— Start of SUPPLIED PASSAGE —

If there is a Robin in this anticipated encounter, it certainly is director Christopher Nolan, who likewise knows how hard it can be to please the Little Golden Man.  Oscar may or may not have caused Nolan, and even Batman himself, much misery over the years, paying merely a passing interest to the superhero, and all superheroes for that matter, caring little of Batman’s exploits in attempting to save Gotham City from curiously named villains who come, oh so close, to ruling the iconic and troubled city.  Nolan has courted Oscar’s attention recently, seeking approval and validation, only to have this capricious and often selfish arbiter dangle the carrot and yank it away in the last moments.  Banded together one last time, is 2012 the year when Batman and Nolan finally square off with a 13 ½ inch tall naked man and seize control of a Gotham-like city of their own; common for its glitz, glamour and fame, as well as its seedy underpinnings of greed, despair, and tragedy.


In July 1966, Batman premiered on the big screen as the first full-length theatrical release in the series and was met with a fair reception.  Serving as a bridge between the first two seasons of the popular television series, Batman was never a film that the Academy Awards, home to the menacing Oscar, would ever take seriously.  Not that producer William Dozier was ever anticipating that type of attention mind you, but Oscar’s eyes were focused on films such as Who’s Afraid Of Virginia Woolf, Grand Prix, and the Best Picture winner of that year, A Man Of All Seasons.

Warner Bros. wanted to bring Batman back to the big screen for years, but continually shelved scripts and projects until finally Tim Burton was tasked with bringing the Caped Crusader back to the multiplex.  Riding high off his breakthrough film, Pee Wee’s Big Adventure in 1985, Burton was given the keys to the Batmobile and has been well documented in this series, Burton eventually brought Michael Keaton, Jack Nicholson, and a thumping score and soundtrack from Prince to the big screen with Batman.  While Nicholson earned a Golden Globe nomination and BAFTA feted the film with 6 technical nominations, Oscar cast his eyes on only one element of the production – the art direction.  Some bemoaned Jack Nicholson’s snubbing as the gregarious Joker, while others felt that his work was too over-the-top and goofy to ever be considered for an Oscar nomination.  Although Prince scored a #1 single with ’Batdance”, none of his original compositions were nominated for Best Original Song.  The heralded work of Anton Furst and Peter Young earned the film its lone Oscar nomination and Oscar selected Batman for Best Art Direction over a diverse set of films – The Abyss, The Adventures Of Baron Munchausen, Driving Miss Daisy, and Glory.  As time writes history, Oscar seems to love Tim Burton’s art direction teams, awarding four of Burton’s films the Best Art Direction prize.

As audiences paid lots of money to see Batman, Burton was mixed on the film’s reception and initially declined to direct a sequel.  Landing a script he liked, Batman Returns arrived in the summer of 1992 and polarized audiences a bit with its increasingly darker storyline and what some felt was more style than substance; a common argument with Burton’s work.  Burton’s casting of Danny DeVito as the Penguin was equally as divisive and Michael Keaton’s turn as the crime-fighting superhero would conclude with this production.  With the arrival of Michelle Pfeiffer as Catwoman, however, the series had new possibilities (and still no Robin).  Oscar was intrigued by the look of the film, citing Batman Returns for its Makeup Design and Visual Effects.  However, losing the Makeup award to period-gothic film, Bram Stoker’s Dracula and Visual Effects to the otherwise forgettable, Death Becomes Her, sent Batman Returns home empty-handed.

— End of SUPPLIED PASSAGE —
— Start of DATA PROVIDED —

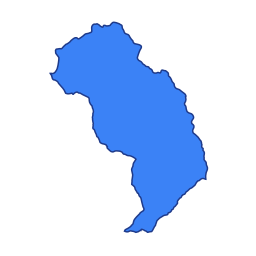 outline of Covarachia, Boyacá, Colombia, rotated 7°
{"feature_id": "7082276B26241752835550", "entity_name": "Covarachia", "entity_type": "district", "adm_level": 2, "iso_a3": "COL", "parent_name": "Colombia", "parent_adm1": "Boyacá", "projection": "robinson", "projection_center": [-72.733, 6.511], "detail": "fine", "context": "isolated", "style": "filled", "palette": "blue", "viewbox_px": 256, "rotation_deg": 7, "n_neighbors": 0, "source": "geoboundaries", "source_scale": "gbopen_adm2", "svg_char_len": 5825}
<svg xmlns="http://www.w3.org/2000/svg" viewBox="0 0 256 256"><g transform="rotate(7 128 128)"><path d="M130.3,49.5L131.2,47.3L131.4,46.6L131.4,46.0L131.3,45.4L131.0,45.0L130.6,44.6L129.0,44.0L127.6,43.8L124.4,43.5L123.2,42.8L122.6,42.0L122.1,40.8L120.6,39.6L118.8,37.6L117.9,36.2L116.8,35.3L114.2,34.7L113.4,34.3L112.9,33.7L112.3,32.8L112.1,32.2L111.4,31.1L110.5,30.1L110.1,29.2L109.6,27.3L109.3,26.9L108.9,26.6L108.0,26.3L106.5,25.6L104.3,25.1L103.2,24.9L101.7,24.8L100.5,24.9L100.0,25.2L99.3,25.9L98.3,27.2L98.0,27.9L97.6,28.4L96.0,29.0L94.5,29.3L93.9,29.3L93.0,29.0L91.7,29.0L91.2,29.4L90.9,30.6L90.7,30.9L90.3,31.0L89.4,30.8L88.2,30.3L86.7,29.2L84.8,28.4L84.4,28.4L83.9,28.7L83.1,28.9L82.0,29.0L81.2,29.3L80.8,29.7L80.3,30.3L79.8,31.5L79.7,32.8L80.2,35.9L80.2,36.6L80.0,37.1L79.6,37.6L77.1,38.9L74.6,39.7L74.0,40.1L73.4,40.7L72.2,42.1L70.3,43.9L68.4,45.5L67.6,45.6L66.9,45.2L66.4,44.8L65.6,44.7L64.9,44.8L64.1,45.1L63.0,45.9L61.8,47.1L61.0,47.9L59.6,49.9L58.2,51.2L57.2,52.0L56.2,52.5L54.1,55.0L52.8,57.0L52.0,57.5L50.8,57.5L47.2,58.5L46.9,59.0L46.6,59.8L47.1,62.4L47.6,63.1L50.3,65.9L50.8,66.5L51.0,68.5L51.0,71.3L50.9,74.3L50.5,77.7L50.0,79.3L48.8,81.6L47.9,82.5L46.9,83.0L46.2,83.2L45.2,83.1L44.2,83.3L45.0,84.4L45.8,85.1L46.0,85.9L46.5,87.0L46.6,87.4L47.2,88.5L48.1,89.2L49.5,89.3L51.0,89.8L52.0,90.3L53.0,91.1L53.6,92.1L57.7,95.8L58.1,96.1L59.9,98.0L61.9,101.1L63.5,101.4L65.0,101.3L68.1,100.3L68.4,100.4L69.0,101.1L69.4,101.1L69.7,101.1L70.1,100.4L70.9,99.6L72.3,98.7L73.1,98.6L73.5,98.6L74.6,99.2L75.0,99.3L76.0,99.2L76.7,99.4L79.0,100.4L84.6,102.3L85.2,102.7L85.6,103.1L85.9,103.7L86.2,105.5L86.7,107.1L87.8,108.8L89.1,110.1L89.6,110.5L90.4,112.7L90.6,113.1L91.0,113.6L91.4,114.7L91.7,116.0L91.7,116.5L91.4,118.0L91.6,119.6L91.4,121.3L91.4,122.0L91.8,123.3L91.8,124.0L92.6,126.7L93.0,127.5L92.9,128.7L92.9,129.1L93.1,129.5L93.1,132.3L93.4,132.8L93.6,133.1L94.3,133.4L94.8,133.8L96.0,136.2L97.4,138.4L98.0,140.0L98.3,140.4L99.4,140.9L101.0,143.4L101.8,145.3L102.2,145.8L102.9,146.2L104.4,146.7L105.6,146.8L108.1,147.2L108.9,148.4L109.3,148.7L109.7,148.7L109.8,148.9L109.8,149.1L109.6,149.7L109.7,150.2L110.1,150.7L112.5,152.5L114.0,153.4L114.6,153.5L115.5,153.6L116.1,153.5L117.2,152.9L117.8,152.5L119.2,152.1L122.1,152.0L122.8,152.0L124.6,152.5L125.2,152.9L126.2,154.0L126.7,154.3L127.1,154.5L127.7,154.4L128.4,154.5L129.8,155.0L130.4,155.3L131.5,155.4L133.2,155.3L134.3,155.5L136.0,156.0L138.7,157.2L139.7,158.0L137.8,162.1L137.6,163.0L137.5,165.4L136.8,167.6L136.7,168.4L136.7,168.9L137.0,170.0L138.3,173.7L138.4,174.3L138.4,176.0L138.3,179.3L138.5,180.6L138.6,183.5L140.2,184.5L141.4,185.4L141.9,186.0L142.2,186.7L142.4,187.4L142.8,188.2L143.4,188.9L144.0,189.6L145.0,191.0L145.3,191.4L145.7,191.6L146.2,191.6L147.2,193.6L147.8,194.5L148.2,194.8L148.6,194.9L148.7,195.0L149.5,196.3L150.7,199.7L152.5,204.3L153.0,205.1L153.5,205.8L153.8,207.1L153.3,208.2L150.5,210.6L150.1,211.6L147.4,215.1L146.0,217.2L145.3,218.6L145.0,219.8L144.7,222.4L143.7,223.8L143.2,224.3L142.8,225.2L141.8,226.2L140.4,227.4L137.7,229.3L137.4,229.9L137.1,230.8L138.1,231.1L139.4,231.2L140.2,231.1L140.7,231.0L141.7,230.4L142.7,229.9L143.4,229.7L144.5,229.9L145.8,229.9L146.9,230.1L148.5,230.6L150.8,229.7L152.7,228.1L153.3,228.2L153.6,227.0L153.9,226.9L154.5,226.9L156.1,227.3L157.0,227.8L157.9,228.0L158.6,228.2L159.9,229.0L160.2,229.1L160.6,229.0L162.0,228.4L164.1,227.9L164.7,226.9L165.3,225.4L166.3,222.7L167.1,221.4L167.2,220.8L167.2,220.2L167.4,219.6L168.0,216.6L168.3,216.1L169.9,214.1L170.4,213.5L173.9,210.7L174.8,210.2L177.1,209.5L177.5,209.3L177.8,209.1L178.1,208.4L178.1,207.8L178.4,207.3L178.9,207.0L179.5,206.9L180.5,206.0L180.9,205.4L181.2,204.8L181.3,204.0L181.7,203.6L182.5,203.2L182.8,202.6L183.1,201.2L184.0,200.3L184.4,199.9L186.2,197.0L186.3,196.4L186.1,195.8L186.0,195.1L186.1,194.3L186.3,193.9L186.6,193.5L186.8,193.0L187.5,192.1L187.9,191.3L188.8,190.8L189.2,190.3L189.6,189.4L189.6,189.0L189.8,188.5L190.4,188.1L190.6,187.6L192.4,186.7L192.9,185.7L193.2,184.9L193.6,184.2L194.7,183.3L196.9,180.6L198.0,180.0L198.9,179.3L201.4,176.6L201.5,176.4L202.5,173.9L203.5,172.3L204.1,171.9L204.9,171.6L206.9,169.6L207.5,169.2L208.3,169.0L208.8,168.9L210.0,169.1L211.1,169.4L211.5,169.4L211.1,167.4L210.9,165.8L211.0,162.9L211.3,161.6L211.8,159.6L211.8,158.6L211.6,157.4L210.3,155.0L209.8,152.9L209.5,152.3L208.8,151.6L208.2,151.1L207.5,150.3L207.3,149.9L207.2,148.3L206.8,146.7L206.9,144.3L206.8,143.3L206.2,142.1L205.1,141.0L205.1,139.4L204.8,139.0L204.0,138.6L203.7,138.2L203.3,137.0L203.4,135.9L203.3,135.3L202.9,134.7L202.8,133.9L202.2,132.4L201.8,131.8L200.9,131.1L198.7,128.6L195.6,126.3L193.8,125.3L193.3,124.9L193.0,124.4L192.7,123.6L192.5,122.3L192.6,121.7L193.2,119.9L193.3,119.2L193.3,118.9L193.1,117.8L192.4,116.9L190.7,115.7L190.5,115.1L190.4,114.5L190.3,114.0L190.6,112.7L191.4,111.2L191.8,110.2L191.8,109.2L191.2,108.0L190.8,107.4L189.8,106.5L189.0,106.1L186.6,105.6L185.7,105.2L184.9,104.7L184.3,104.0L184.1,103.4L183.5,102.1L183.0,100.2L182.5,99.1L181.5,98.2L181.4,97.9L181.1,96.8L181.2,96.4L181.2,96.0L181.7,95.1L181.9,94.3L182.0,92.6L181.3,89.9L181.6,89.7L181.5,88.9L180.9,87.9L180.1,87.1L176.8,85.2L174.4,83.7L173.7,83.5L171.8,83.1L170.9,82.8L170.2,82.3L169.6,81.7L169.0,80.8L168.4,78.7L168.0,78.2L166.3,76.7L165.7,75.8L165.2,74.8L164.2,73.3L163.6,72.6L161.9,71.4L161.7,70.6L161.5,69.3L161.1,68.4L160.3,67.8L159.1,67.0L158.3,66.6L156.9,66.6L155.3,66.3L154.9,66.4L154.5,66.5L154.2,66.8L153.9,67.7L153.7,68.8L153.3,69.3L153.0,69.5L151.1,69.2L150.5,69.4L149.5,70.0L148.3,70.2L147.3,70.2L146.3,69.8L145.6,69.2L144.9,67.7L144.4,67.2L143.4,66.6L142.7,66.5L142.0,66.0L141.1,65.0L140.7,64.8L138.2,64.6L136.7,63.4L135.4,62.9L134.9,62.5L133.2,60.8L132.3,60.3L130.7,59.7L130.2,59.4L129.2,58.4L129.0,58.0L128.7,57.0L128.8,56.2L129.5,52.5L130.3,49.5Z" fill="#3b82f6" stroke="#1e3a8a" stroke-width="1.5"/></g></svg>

— End of DATA PROVIDED —

▶ [WRITTEN TASK]:
From the passage on Batman and the Oscars, reproduce word for word the text between "In July 1966, Batman" and "Of All Seasons.", inclusive.

▶ [WRITTEN SOLUTION]:
In July 1966, Batman premiered on the big screen as the first full-length theatrical release in the series and was met with a fair reception.  Serving as a bridge between the first two seasons of the popular television series, Batman was never a film that the Academy Awards, home to the menacing Oscar, would ever take seriously.  Not that producer William Dozier was ever anticipating that type of attention mind you, but Oscar’s eyes were focused on films such as Who’s Afraid Of Virginia Woolf, Grand Prix, and the Best Picture winner of that year, A Man Of All Seasons.